Broader stock indicators also retreated. The Standard & Poor's 500 index was down 6.03, or 0.46 percent, at 1,299.89, and the Nasdaq composite index dropped 15.05, or 0.66 percent, to 2,257.65.

Bonds continued sliding, with the yield on the 10-year Treasury note rising to 5.19 percent from 5.16 percent late Thursday. The interest rate debate also weighed on the dollar, which fell further against the yen. Gold prices fluctuated near $720 an ounce.

Lowered forecasts for global oil demand from the International Energy Agency eased pressure on the energy market. A barrel of light crude fell 97 cents to $72.35 on the New York Mercantile Exchange.

The Labor Department said prices for goods shipped from the United States rose 0.6 percent in April after gaining 0.2 percent in the prior month. Elsewhere, the Commerce Department said the trade deficit narrowed by $3.6 billion to $62 billion. Economists were predicting a $1.4 billion increase.

The University of Michigan's consumer-sentiment index for May plummeted 8.4 points to 79. Economists were looking for the index to drop just 1.4 points to 86.

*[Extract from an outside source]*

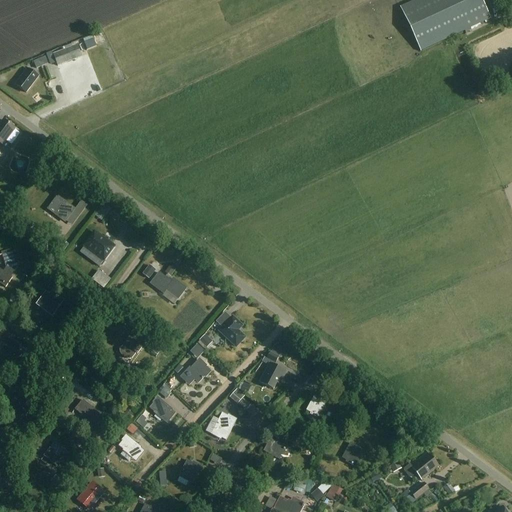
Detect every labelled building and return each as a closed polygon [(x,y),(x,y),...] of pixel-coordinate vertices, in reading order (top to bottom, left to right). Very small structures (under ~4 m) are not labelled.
[(491,20),(481,0),(415,0),(399,7),(420,52),(491,20)] [(81,57),(77,46),(53,55),(57,66),(81,57)] [(46,65),(43,57),(32,61),(35,69),(46,65)] [(38,77),(26,68),(15,85),(26,93),(38,77)] [(46,71),(55,90),(61,87),(52,68),(46,71)] [(13,126),(3,120),(0,125),(0,142),(4,145),(15,128),(13,126)] [(58,196),(47,210),(65,223),(66,222),(72,226),(88,206),(82,201),(75,209),(58,196)] [(97,230),(100,224),(94,221),(91,228),(97,230)] [(95,233),(85,247),(104,261),(114,247),(95,233)] [(6,267),(4,272),(0,269),(0,284),(6,288),(12,278),(11,277),(19,266),(17,264),(14,252),(3,255),(6,267)] [(99,271),(92,280),(104,288),(110,280),(99,271)] [(159,272),(150,284),(164,294),(167,291),(178,300),(187,289),(173,278),(172,280),(169,278),(169,279),(159,272)] [(49,288),(36,305),(52,317),(65,301),(49,288)] [(242,325),(233,317),(219,331),(236,347),(245,337),(237,330),(242,325)] [(213,342),(205,335),(199,341),(207,348),(213,342)] [(22,346),(10,337),(0,348),(0,351),(15,363),(22,354),(18,350),(22,346)] [(130,337),(120,350),(132,359),(136,354),(137,354),(142,347),(142,346),(130,337)] [(205,353),(198,345),(190,352),(197,360),(205,353)] [(283,353),(275,360),(281,367),(289,360),(283,353)] [(181,378),(189,386),(195,380),(199,384),(211,372),(199,361),(181,378)] [(269,364),(259,383),(273,390),(277,383),(280,385),(286,373),(269,364)] [(252,384),(245,384),(244,392),(252,393),(252,384)] [(171,395),(166,389),(162,394),(167,399),(171,395)] [(244,398),(236,391),(230,398),(238,405),(244,398)] [(315,395),(307,411),(311,413),(310,415),(319,420),(326,408),(324,407),(327,402),(315,395)] [(171,410),(157,398),(153,403),(154,403),(150,408),(155,412),(154,413),(166,423),(174,413),(170,411),(171,410)] [(18,399),(8,412),(17,419),(13,424),(26,435),(34,424),(25,417),(28,414),(27,413),(30,409),(18,399)] [(83,400),(75,410),(92,424),(101,414),(94,408),(93,409),(83,400)] [(228,416),(222,413),(211,435),(221,440),(222,439),(226,441),(237,420),(228,415),(228,416)] [(138,430),(131,424),(127,430),(133,435),(138,430)] [(140,448),(126,436),(122,441),(123,441),(119,446),(123,450),(123,451),(120,455),(128,461),(131,457),(135,461),(143,451),(139,449),(140,448)] [(302,440),(295,436),(291,444),(298,447),(302,440)] [(288,447),(276,441),(275,442),(270,439),(263,452),(279,461),(281,456),(283,456),(288,447)] [(55,443),(44,457),(56,466),(67,453),(55,443)] [(351,443),(343,459),(347,461),(346,463),(355,468),(362,456),(360,455),(363,450),(351,443)] [(439,467),(429,454),(413,467),(410,464),(404,469),(404,471),(409,478),(411,478),(416,474),(421,481),(439,467)] [(202,466),(193,462),(192,463),(187,460),(178,477),(189,482),(189,481),(194,483),(202,466)] [(401,469),(398,462),(390,466),(393,473),(401,469)] [(382,479),(379,472),(370,476),(373,483),(382,479)] [(102,492),(92,483),(78,500),(88,509),(102,492)] [(307,486),(296,483),(294,491),(304,494),(307,486)] [(429,490),(424,483),(410,493),(416,500),(429,490)] [(342,490),(333,485),(326,497),(336,502),(342,490)] [(324,496),(318,489),(311,495),(318,502),(324,496)] [(147,497),(141,495),(138,502),(144,504),(147,497)] [(301,511),(304,508),(302,507),(304,504),(293,498),(291,502),(288,500),(287,501),(279,497),(270,511),(301,511)]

Expedia Inc. plunged $4.81 to $14.85 after its first-quarter profit declined and fell far short of Wall Street expectations. The online travel company said higher costs outpaced a modest jump in revenue.

Electronics retailer Best Buy Co. is paying $180 million to acquire a majority stake in Jiangsu Five Star Appliance Co., China's fourth-largest appliance and electronics seller. Best Buy tumbled 81 cents to $53.01.

General Motors Corp. was one of the few advancers among the Dow Jones industrials, adding 66 cents to $26.47 after KeyBanc Capital Markets upgraded the automaker to buy on beliefs that negotiations with its union will be successful.

Declining issues led advancers by almost 4 to 1 on the New York Stock Exchange, where volume of 557.9 million shares topped the 501.4 million shares changing hands at the same point Thursday.

The Russell 2000 index of smaller companies slid 10.63, or 1.4 percent, to 746.84.

Overseas, Japan's Nikkei stock average tumbled 1.54 percent. Britain's FTSE 100 plunged 2.15 percent, Germany's DAX index sank 2.29 percent and France's CAC-40 was lower by 2.14 percent.